Y veo a Elena cargada, está en el arcén, descalza, mirándome, pero no me ve. Salta entre los guijarros y me busca con la mirada. Allí, entre cuadernos, en un aula, con sus amigas. Una frase corrida, escrita a escondidas: Mañana a la salida de clase. Llegas tarde. Te has pintado los labios. No digo nada. Me gustas más sin maquillaje. Y hablamos de los exámenes que han fijado ya en el calendario y me pides ayuda para estudiar. Una excusa, ambos lo sabemos. Sonríes pícara y, de pronto, surge el primer beso. Es inocente. Se entrecruzan nuestros dedos y comenzamos a intercambiar anhelos. Pasan los meses, acumulamos años descritos en poemas para dejar constancia. Atrapando deseos. Y estreno tu cuerpo al final del segundo verano. Mintiendo a tus padres. Tú durmiendo en casa de una amiga, yo de viaje para matricularme en la universidad. Una pensión de la ciudad. Sobre una cama de madera vieja. Yo más nervioso, me inquieta tu nueva seguridad. Tanto dudar y aquí estamos. Se te escurre el vestido y aprovecho el descuido para sorprenderte. Beso tus hombros y sé que esperas que te desnude despacio. Controlo el deseo, dosificándolo, para evitar que te asustes. Te giras y me regalas unas palabras que no espero. Retiro la manta y nos cobijamos entre las sábanas. Recorriendo nuestros cuerpos hasta reconocer el momento justo. Te penetro y tú te dejas hacer, la primera vez. No fue como esperabas, lo sé, pero a partir de esa tarde de septiembre fuimos adquiriendo hábitos, estudiando rincones, vértices desconocidos, hasta memorizar cada pedazo de tejido, de piel.
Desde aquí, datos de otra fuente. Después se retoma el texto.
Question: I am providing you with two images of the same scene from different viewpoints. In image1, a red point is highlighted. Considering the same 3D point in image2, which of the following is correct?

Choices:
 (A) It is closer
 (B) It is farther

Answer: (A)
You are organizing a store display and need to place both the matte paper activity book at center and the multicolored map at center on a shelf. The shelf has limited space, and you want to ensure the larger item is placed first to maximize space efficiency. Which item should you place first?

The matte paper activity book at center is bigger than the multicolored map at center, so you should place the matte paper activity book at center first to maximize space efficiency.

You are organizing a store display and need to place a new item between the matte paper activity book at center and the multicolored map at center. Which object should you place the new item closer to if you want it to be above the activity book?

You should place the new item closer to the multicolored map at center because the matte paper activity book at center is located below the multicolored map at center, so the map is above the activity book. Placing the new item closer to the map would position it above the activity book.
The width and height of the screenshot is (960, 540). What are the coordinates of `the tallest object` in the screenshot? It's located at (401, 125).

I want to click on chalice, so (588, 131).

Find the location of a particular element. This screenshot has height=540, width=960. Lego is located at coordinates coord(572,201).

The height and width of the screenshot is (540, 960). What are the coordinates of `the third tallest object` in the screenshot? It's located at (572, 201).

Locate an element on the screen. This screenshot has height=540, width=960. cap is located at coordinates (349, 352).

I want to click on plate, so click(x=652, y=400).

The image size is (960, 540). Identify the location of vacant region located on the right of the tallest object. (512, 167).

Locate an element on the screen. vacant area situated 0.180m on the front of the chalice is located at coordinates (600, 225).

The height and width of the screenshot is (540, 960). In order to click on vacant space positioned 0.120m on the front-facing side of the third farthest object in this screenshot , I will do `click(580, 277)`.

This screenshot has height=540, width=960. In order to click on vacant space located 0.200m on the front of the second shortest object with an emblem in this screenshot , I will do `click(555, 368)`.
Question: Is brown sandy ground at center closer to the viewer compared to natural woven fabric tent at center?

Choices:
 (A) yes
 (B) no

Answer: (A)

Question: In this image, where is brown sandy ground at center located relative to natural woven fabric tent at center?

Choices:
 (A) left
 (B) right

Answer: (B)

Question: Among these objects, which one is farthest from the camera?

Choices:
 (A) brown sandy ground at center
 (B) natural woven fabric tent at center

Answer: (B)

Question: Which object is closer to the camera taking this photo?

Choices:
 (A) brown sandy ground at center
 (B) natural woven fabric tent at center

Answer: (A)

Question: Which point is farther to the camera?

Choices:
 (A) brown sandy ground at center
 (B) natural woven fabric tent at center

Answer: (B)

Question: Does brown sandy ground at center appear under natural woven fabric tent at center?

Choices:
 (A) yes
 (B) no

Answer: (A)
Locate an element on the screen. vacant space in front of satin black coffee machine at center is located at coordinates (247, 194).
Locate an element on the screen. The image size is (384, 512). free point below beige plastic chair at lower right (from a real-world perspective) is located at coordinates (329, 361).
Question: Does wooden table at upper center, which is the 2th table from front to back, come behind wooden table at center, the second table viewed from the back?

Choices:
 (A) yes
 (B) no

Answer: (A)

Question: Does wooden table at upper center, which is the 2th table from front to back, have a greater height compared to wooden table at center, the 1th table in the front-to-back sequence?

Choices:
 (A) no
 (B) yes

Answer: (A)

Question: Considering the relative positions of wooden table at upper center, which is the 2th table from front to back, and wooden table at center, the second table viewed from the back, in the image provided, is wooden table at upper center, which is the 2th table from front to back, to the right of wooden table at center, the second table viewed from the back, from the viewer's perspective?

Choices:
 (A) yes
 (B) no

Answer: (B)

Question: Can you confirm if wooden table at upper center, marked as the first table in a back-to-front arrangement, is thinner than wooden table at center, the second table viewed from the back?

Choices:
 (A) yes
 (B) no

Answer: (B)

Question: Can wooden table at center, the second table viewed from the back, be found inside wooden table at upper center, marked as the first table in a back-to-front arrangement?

Comienzo la facultad y en cada carta que escribo voy entregándome a ti, y recibo las tuyas, contando los días que faltan para vernos de nuevo. En la última, te preocupa el retraso de diez días del periodo. Resto importancia a tu preocupación; mientras, reprochas mi indiferencia. También yo temo que confirmes que algo falló, la última vez.

Volvemos a vernos. Es Navidad. En Galicia no nieva, sólo llueve. Quedamos en la cafetería de siempre. Me da un vuelco el corazón. Nos besamos ignorando que todos miran, quizás con envidia, aunque simulen indignación. Tus ojos lo dicen todo. Nada ocurre. Déjame a mí, yo les cuento. Y nos arreglan una boda rápida, un trabajo en otra ciudad, más industrial, más lejana. Dejando los estudios a medias, desconociendo el futuro que espera a la vuelta de la esquina. Y así embarcamos en un tren viejo y beso a Elena en el vagón de tercera clase.

Tiene el vientre abultado, el médico dice que para primavera. Da vueltas durante la noche, ya le incomoda el peso. Y salimos hacia el hospital, llegan las contracciones. Espero en la sala destinada a familiares, compartiendo vidas con los que también aguardan. Me llaman y entro en la habitación que huele a fórmula de botica, a ropa de cama recién planchada, limpia, a colonia a granel. Beso a Elena y le doy las gracias. La coloco en una nube imaginaria al tiempo que Javier mama de su pecho. Es tan pequeño... que apenas me atrevo a cogerlo en brazos. Tiene mi nariz, la boca es de Elena, dicen las enfermeras. Yo pienso que es simplemente Javier. Frágil, entero, completamente humano. Persona diminuta que llega invadiéndolo todo de ternura. Generando sentimientos que permanecían latentes. Alterando la rutina, la escala de prioridades que marca el valor, el sentido, la percepción de las cosas.